Sure,
The bytes of `msghdr` need to be cleared because the `msghdr` struct layout specified in QEMU appears to generalize between the definitions of `msghdr` across different libc's and kernels. To appropriately generalize `msghdr` across libc's and kernels would either:
1. require specializing code in do_sendrecvmsg_locked() for each individual libc and kernel version, or
2. zeroing out all bytes of `msghdr`, b/c certain libc or kernel versions may misinterpret the undefined padding bytes that come from misalignment in the struct as actual syscall params.
The patch I provided would be going for route #2, given that it's a simpler fix for the underlying problem for the short term.
What I believe is the background behind why the struct layout has been a problem is because, since the beginning, the Linux kernel has always specified the layout of `msghdr` differently from POSIX. Given that this implies incompatibility between kernels on how `msghdr` is specified, different libc projects such as musl and glibc provide different workarounds by laying out `msghdr` differently amongst one another.

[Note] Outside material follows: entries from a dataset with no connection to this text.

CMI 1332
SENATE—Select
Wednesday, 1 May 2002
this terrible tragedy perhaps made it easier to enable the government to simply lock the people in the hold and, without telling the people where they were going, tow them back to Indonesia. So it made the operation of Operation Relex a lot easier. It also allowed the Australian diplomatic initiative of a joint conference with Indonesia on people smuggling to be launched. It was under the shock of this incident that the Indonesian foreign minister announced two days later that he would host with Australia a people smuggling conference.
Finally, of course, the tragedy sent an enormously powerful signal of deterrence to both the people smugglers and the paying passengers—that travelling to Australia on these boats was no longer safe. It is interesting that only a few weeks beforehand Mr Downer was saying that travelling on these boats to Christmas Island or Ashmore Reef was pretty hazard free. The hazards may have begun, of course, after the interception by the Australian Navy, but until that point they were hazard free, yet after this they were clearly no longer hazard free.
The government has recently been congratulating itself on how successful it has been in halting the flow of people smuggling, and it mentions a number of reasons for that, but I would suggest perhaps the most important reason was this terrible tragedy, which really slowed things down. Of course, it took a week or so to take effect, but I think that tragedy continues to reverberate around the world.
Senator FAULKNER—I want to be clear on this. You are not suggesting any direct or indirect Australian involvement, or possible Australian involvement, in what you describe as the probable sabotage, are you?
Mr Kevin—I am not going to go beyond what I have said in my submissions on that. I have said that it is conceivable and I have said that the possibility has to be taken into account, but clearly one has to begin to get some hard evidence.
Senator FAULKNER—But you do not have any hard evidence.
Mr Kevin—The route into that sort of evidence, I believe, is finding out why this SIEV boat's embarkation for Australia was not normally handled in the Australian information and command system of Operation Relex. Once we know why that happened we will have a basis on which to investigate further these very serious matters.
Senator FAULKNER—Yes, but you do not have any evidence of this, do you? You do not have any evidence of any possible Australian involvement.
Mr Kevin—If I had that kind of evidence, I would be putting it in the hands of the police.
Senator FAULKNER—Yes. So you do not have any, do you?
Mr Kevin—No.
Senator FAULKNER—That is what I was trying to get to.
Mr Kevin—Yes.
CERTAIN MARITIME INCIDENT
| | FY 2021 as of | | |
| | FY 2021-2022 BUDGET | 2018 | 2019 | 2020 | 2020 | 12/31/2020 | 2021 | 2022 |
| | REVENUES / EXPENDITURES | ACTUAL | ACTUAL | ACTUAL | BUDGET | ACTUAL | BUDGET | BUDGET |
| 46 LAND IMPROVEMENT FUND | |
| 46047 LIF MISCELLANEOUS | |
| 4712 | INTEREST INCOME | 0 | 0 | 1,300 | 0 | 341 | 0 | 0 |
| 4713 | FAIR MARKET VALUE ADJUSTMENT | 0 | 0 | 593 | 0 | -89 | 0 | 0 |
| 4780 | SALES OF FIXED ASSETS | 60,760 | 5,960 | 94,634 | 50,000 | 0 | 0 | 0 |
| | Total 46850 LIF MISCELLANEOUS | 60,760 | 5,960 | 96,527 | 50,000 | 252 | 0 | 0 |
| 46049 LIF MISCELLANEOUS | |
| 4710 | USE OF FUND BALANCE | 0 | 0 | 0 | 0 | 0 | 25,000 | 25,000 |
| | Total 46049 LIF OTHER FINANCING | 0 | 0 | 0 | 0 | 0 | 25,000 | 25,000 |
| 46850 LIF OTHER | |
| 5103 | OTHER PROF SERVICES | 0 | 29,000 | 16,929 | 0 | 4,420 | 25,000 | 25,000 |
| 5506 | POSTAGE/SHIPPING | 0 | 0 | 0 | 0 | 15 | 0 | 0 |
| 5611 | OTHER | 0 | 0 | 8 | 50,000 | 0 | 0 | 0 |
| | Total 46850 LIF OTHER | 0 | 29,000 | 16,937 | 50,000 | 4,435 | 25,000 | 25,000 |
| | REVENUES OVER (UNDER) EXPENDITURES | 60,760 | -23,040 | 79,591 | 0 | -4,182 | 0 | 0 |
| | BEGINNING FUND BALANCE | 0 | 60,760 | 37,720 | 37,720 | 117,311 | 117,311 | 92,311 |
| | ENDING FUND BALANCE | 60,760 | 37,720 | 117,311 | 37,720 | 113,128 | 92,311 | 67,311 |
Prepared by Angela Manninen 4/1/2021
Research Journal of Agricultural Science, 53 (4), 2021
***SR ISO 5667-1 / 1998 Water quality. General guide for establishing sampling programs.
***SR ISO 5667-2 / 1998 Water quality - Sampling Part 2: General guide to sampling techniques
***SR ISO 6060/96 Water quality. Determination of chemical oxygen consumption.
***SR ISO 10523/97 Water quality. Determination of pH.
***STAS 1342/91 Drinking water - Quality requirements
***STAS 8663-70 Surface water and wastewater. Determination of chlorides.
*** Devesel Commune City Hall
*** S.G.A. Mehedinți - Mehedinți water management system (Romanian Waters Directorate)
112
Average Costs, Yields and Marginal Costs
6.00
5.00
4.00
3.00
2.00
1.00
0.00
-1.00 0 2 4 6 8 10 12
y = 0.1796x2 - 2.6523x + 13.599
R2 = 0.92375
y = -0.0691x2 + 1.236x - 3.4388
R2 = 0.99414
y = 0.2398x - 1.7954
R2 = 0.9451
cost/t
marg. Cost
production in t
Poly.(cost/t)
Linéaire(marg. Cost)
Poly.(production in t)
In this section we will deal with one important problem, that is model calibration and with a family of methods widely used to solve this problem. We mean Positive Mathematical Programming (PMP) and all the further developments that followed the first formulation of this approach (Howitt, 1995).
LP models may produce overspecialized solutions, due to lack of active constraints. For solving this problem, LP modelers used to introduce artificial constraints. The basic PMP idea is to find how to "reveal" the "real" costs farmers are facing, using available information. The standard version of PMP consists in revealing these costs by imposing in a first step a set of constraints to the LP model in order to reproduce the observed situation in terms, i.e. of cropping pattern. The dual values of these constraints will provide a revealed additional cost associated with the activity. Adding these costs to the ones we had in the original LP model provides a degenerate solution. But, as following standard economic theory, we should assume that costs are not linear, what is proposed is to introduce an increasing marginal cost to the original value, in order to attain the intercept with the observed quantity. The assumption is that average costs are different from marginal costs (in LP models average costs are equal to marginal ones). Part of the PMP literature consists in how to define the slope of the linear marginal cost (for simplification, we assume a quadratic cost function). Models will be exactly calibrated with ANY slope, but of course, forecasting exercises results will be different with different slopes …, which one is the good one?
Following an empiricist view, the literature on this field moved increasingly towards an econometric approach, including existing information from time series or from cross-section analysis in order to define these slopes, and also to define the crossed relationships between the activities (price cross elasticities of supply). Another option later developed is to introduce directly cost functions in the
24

A few projects running tests/applications through QEMU have been bitten by this, and a solution that one of the projects discovered was that patching QEMU to zero-initialize the bytes msghdr the same way my patch does allow for compatibility between different `msghdr` layouts across glibc, musl, and the Linux kernel:
https://github.com/void-linux/void-packages/issues/23557#issuecomment-718392360
As for my rationale for sending in this patch, it is because I'm currently implementing cross-platform networking in the standard library for the Zig programming language, and have run into this exact same problem with EMSGSIZE being returned by sendmsg() when tests are run through QEMU on x86_64-linux-musl.
Hope this gives enough context about the problem and patch, but please do let me know if there is any more information that I could provide which would help.